[RECORD EXCERPTS Boundary: Start]

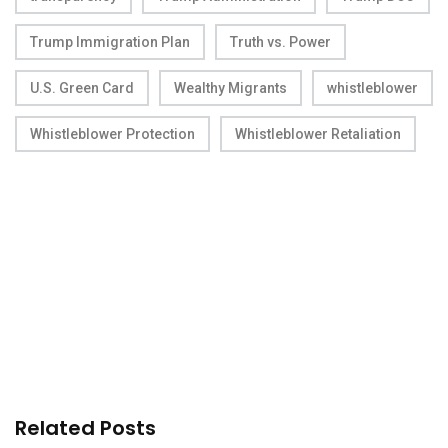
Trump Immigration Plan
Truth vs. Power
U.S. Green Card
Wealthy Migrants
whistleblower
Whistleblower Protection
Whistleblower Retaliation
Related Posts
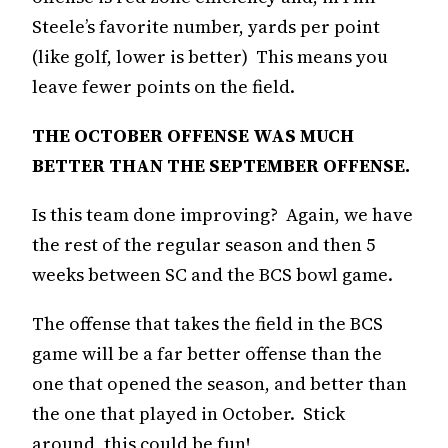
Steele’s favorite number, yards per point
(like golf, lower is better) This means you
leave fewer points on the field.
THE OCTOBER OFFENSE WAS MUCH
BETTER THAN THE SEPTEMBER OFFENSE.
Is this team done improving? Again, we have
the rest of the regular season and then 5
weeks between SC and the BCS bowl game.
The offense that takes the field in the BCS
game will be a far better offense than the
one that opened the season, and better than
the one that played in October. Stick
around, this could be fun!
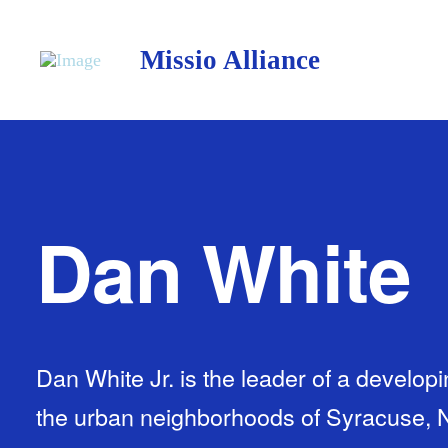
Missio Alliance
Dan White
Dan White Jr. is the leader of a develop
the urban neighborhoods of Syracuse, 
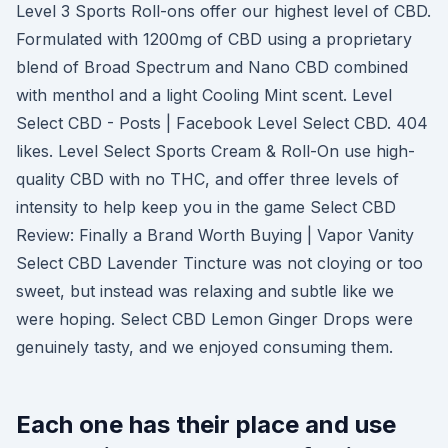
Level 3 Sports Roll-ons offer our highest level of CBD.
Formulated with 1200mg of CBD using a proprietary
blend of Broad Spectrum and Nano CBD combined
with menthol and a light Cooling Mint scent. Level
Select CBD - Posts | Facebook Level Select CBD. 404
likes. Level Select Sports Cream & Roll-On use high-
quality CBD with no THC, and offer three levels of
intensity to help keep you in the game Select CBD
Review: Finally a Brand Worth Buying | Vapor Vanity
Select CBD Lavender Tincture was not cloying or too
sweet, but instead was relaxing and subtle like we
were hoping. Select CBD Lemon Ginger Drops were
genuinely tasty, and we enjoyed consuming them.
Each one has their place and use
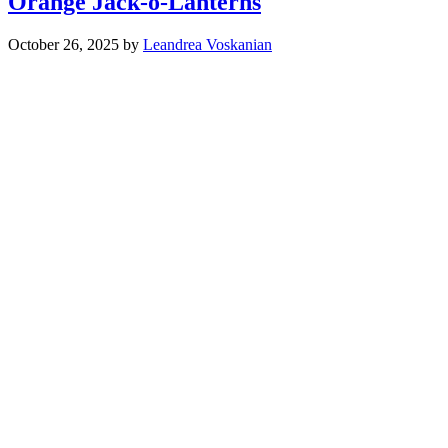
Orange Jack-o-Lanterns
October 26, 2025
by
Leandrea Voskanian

[RECORD EXCERPTS Boundary: End]

**HOW TO COMPLETE THIS TASK:**
Write down every line of the data above that includes the string "Select".

**ANSWER TO THIS PROBLEM:**
Select CBD - Posts | Facebook Level Select CBD. 404
likes. Level Select Sports Cream & Roll-On use high-
intensity to help keep you in the game Select CBD
Select CBD Lavender Tincture was not cloying or too
were hoping. Select CBD Lemon Ginger Drops were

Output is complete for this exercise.